Yes. I think this -- the field is really evolving very rapidly, right? I think all the scientists really thinking about different way, right? You can -- there are different approach, right? Even you see this -- the most recent example, right, Innovent is linking the immunotherapy with the target -- in the antibody, right? So certainly, I wouldn't say the competitors won't invest or develop in this area. But I think we are also in a very strong position because HUTCHMED is really have a long-standing, right, small molecule expertise. I thought our strength is really in the linker and the payload. And also, we have really working in multiple target therapy development areas.
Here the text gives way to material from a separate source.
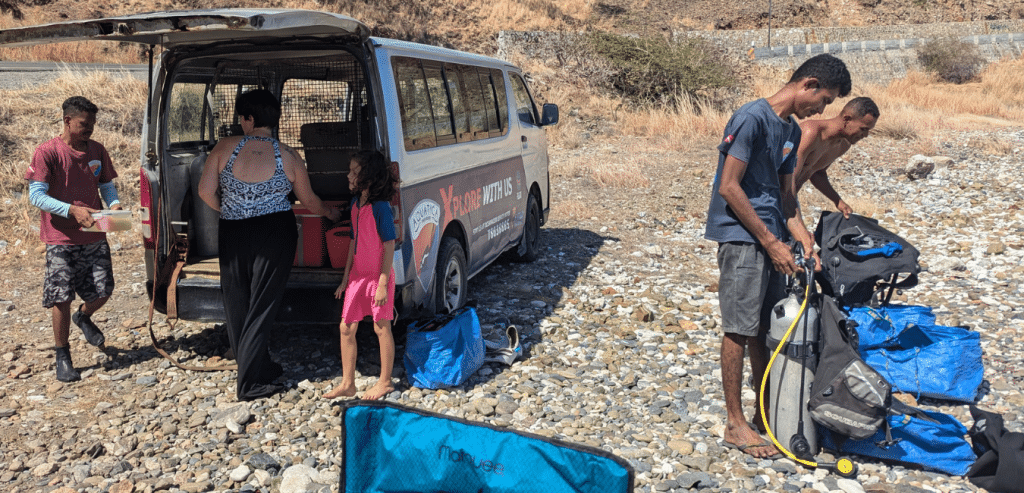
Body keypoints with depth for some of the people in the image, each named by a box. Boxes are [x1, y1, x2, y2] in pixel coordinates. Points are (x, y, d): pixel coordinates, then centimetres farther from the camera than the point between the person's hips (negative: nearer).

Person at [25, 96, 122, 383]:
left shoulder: (97, 150, 7)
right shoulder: (47, 152, -9)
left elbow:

So I think with a deep understanding of biology, coupled with the strong medicinal chemists and new -- newly more innovative novel antibody or bispecific antibody, we think we are in new -- I mean, very strong position to really leading and innovate in this field.

David Ng

Executives
#19

Since there's no more question, this will be the end of this presentation and our R&D Day event. Thank you again for joining us and we wish you a wonderful day. Bye-bye.

Ming Shi

Executives
#20

Thank you. [Statements in English on this transcript were spoken by an interpreter present on the live call.]